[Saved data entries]
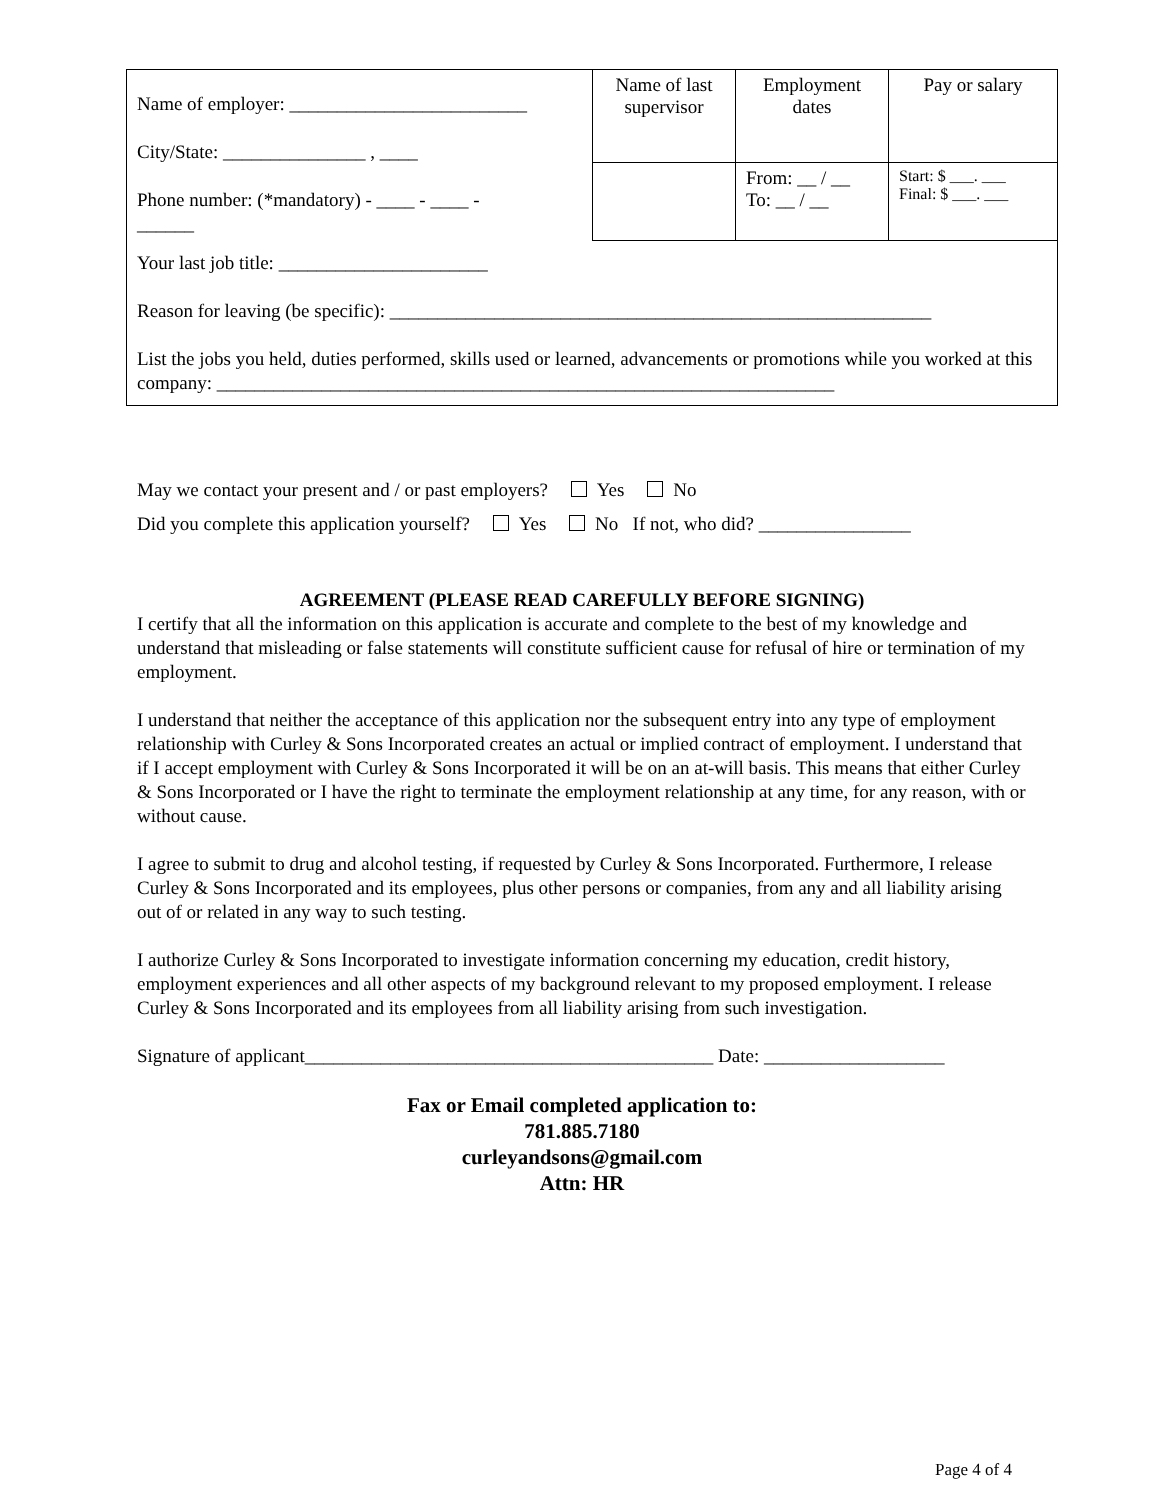| Name of employer: _________________________ City/State: _______________ , ____ Phone number: (*mandatory) - ____ - ____ - ______ | Name of last supervisor | Employment dates | Pay or salary |
| | | From: __ / __ To: __ / __ | Start: $ ___. ___ Final: $ ___. ___ |
| Your last job title: ______________________ Reason for leaving (be specific): _________________________________________________________ List the jobs you held, duties performed, skills used or learned, advancements or promotions while you worked at this company: _________________________________________________________________ | | | |
May we contact your present and / or past employers? Yes No
Did you complete this application yourself? Yes No If not, who did? ________________
AGREEMENT (PLEASE READ CAREFULLY BEFORE SIGNING)
I certify that all the information on this application is accurate and complete to the best of my knowledge and understand that misleading or false statements will constitute sufficient cause for refusal of hire or termination of my employment.
I understand that neither the acceptance of this application nor the subsequent entry into any type of employment relationship with Curley & Sons Incorporated creates an actual or implied contract of employment. I understand that if I accept employment with Curley & Sons Incorporated it will be on an at-will basis. This means that either Curley & Sons Incorporated or I have the right to terminate the employment relationship at any time, for any reason, with or without cause.
I agree to submit to drug and alcohol testing, if requested by Curley & Sons Incorporated. Furthermore, I release Curley & Sons Incorporated and its employees, plus other persons or companies, from any and all liability arising out of or related in any way to such testing.
I authorize Curley & Sons Incorporated to investigate information concerning my education, credit history, employment experiences and all other aspects of my background relevant to my proposed employment. I release Curley & Sons Incorporated and its employees from all liability arising from such investigation.
Signature of applicant___________________________________________ Date: ___________________
Fax or Email completed application to:
781.885.7180
curleyandsons@gmail.com
Attn: HR
Page 4 of 4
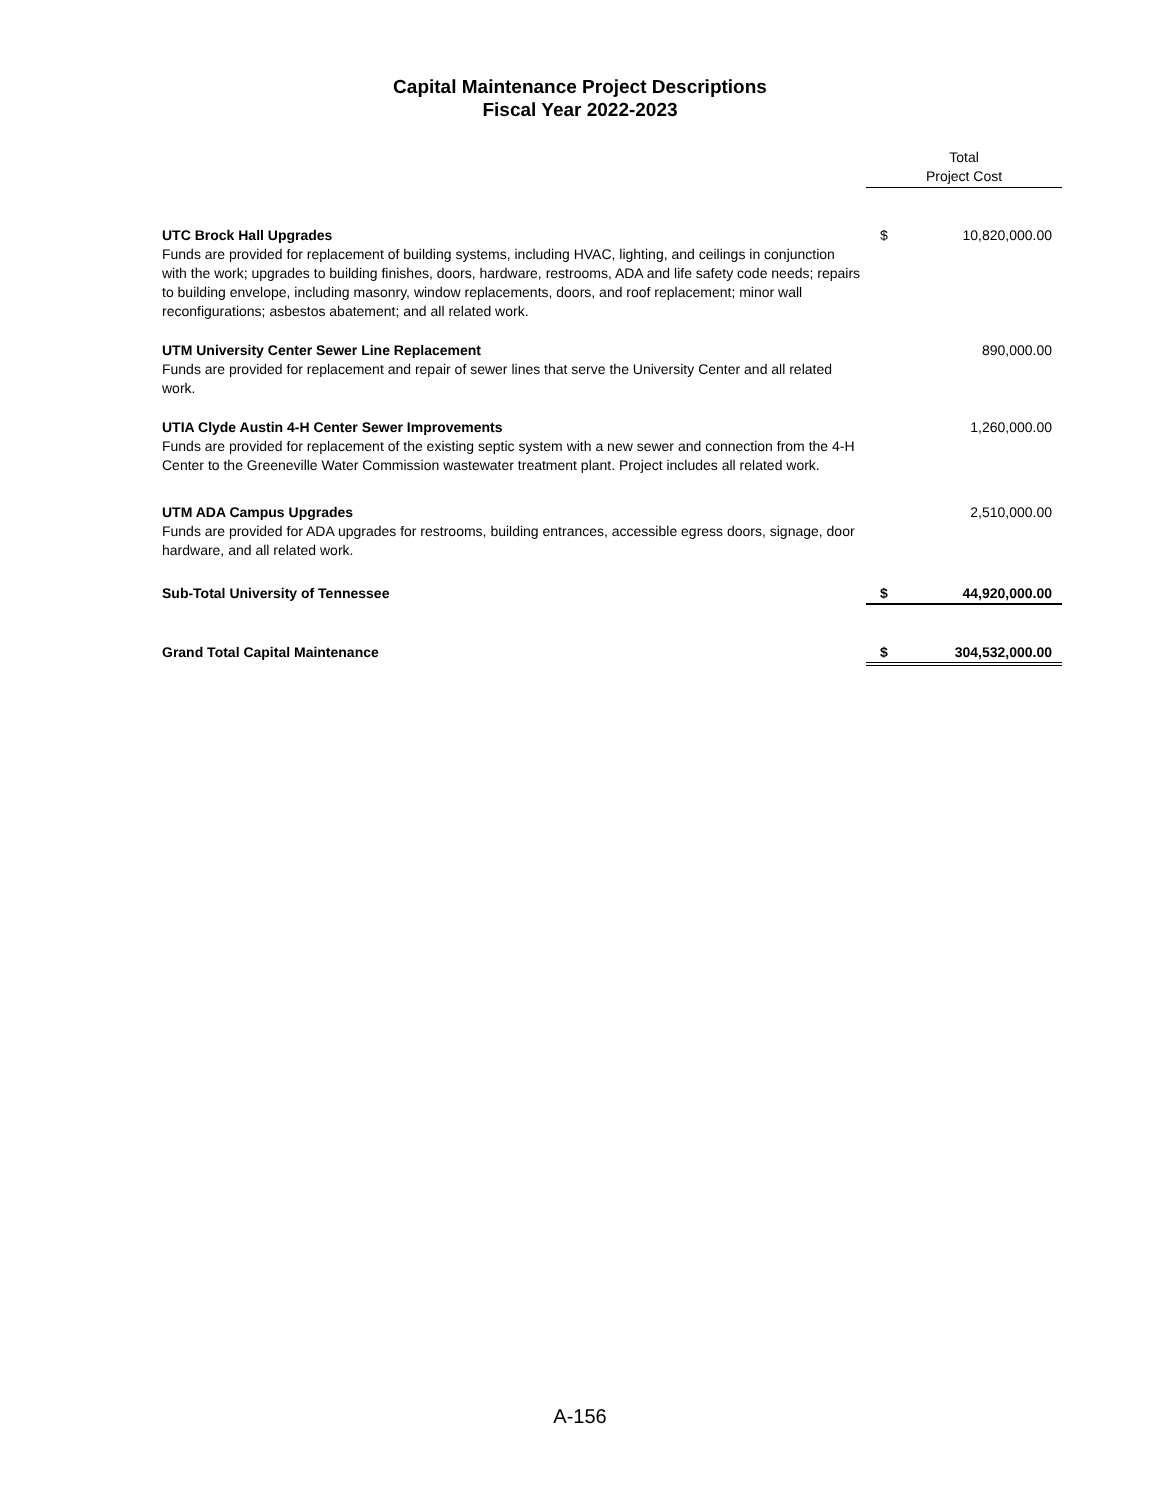Capital Maintenance Project Descriptions
Fiscal Year 2022-2023
| | Total Project Cost | |
| UTC Brock Hall Upgrades Funds are provided for replacement of building systems, including HVAC, lighting, and ceilings in conjunction with the work; upgrades to building finishes, doors, hardware, restrooms, ADA and life safety code needs; repairs to building envelope, including masonry, window replacements, doors, and roof replacement; minor wall reconfigurations; asbestos abatement; and all related work. | $ | 10,820,000.00 |
| UTM University Center Sewer Line Replacement Funds are provided for replacement and repair of sewer lines that serve the University Center and all related work. | | 890,000.00 |
| UTIA Clyde Austin 4-H Center Sewer Improvements Funds are provided for replacement of the existing septic system with a new sewer and connection from the 4-H Center to the Greeneville Water Commission wastewater treatment plant. Project includes all related work. | | 1,260,000.00 |
| UTM ADA Campus Upgrades Funds are provided for ADA upgrades for restrooms, building entrances, accessible egress doors, signage, door hardware, and all related work. | | 2,510,000.00 |
| Sub-Total University of Tennessee | $ | 44,920,000.00 |
| Grand Total Capital Maintenance | $ | 304,532,000.00 |
A-156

- _Exercise aim_
The reply should hold an exact repeat of the entries from their opening line through the line with "Final: $ ___. ___ |", and no pictures at all.

- _Exercise answer_
| Name of employer: _________________________ City/State: _______________ , ____ Phone number: (*mandatory) - ____ - ____ - ______ | Name of last supervisor | Employment dates | Pay or salary |
| | | From: __ / __ To: __ / __ | Start: $ ___. ___ Final: $ ___. ___ |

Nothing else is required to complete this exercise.